__GOAL OF THE EXERCISE__
No pictures in the copy, please: retype all the records exactly.

Extracted data entries:
————
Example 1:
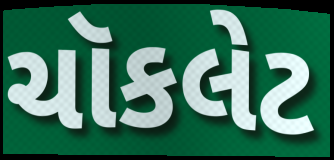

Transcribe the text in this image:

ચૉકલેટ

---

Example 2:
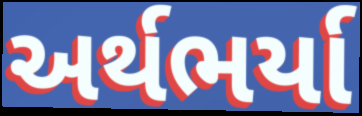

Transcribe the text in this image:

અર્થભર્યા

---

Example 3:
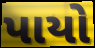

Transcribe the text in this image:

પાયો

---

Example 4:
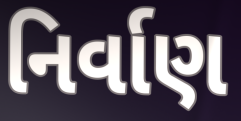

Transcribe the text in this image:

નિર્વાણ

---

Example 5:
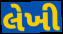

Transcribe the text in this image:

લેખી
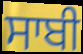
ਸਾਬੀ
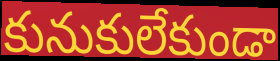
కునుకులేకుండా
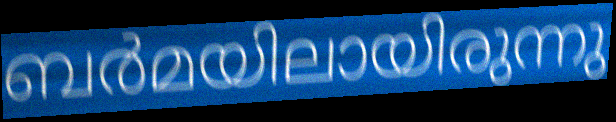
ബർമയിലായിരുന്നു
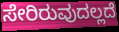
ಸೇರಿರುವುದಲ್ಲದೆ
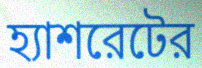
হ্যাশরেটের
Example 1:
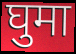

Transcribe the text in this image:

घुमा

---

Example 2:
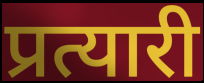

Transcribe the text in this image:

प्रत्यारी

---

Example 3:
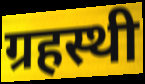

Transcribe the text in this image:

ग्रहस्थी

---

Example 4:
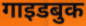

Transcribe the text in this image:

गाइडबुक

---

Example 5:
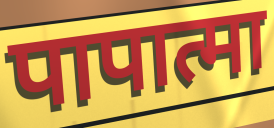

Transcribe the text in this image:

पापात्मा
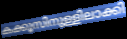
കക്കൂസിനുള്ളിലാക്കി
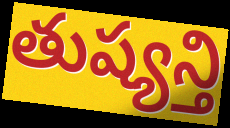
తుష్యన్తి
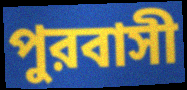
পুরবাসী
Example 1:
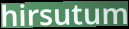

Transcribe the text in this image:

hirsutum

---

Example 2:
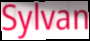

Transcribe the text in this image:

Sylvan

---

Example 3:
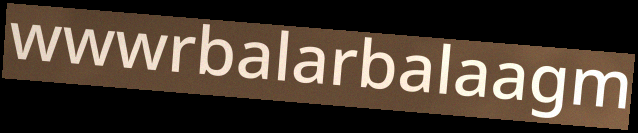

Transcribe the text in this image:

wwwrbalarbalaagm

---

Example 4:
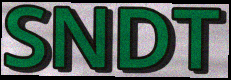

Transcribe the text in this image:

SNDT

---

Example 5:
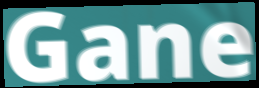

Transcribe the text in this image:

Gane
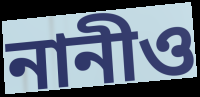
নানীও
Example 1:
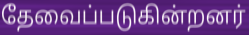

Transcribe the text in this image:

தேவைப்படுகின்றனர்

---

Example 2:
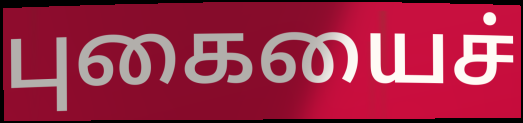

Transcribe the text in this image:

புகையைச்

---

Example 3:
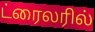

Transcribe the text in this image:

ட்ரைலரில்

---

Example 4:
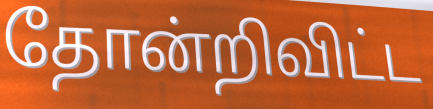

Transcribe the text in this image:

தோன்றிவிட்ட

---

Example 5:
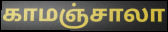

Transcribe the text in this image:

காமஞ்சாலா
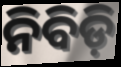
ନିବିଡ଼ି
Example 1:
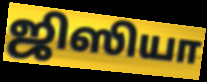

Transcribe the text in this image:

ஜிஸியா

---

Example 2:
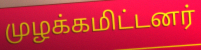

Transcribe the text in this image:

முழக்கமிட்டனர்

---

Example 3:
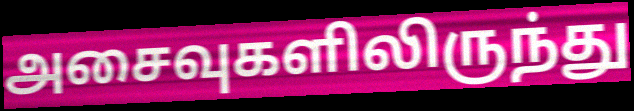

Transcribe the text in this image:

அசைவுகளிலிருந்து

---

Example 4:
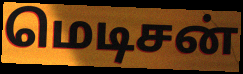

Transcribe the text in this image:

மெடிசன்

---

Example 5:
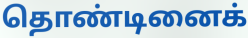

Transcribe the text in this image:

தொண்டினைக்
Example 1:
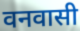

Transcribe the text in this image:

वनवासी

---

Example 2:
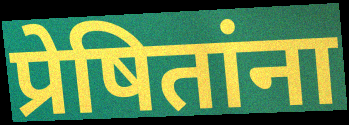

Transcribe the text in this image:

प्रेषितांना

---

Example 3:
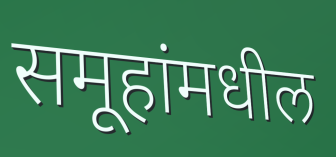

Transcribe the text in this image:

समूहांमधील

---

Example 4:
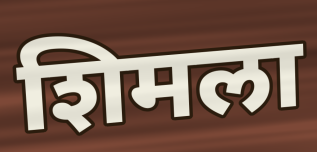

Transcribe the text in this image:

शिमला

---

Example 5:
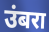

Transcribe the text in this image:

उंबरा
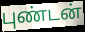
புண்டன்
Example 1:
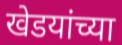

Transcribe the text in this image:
————
__EXERCISE RESULT__
Example 1:

Transcribe the text in this image:

ચૉકલેટ

---

Example 2:

Transcribe the text in this image:

અર્થભર્યા

---

Example 3:

Transcribe the text in this image:

પાયો

---

Example 4:

Transcribe the text in this image:

નિર્વાણ

---

Example 5:

Transcribe the text in this image:

લેખી
ਸਾਬੀ
కునుకులేకుండా
ബർമയിലായിരുന്നു
ಸೇರಿರುವುದಲ್ಲದೆ
হ্যাশরেটের
Example 1:

Transcribe the text in this image:

घुमा

---

Example 2:

Transcribe the text in this image:

प्रत्यारी

---

Example 3:

Transcribe the text in this image:

ग्रहस्थी

---

Example 4:

Transcribe the text in this image:

गाइडबुक

---

Example 5:

Transcribe the text in this image:

पापात्मा
കക്കൂസിനുള്ളിലാക്കി
తుష్యన్తి
পুরবাসী
Example 1:

Transcribe the text in this image:

hirsutum

---

Example 2:

Transcribe the text in this image:

Sylvan

---

Example 3:

Transcribe the text in this image:

wwwrbalarbalaagm

---

Example 4:

Transcribe the text in this image:

SNDT

---

Example 5:

Transcribe the text in this image:

Gane
নানীও
Example 1:

Transcribe the text in this image:

தேவைப்படுகின்றனர்

---

Example 2:

Transcribe the text in this image:

புகையைச்

---

Example 3:

Transcribe the text in this image:

ட்ரைலரில்

---

Example 4:

Transcribe the text in this image:

தோன்றிவிட்ட

---

Example 5:

Transcribe the text in this image:

காமஞ்சாலா
ନିବିଡ଼ି
Example 1:

Transcribe the text in this image:

ஜிஸியா

---

Example 2:

Transcribe the text in this image:

முழக்கமிட்டனர்

---

Example 3:

Transcribe the text in this image:

அசைவுகளிலிருந்து

---

Example 4:

Transcribe the text in this image:

மெடிசன்

---

Example 5:

Transcribe the text in this image:

தொண்டினைக்
Example 1:

Transcribe the text in this image:

वनवासी

---

Example 2:

Transcribe the text in this image:

प्रेषितांना

---

Example 3:

Transcribe the text in this image:

समूहांमधील

---

Example 4:

Transcribe the text in this image:

शिमला

---

Example 5:

Transcribe the text in this image:

उंबरा
புண்டன்
Example 1:

Transcribe the text in this image:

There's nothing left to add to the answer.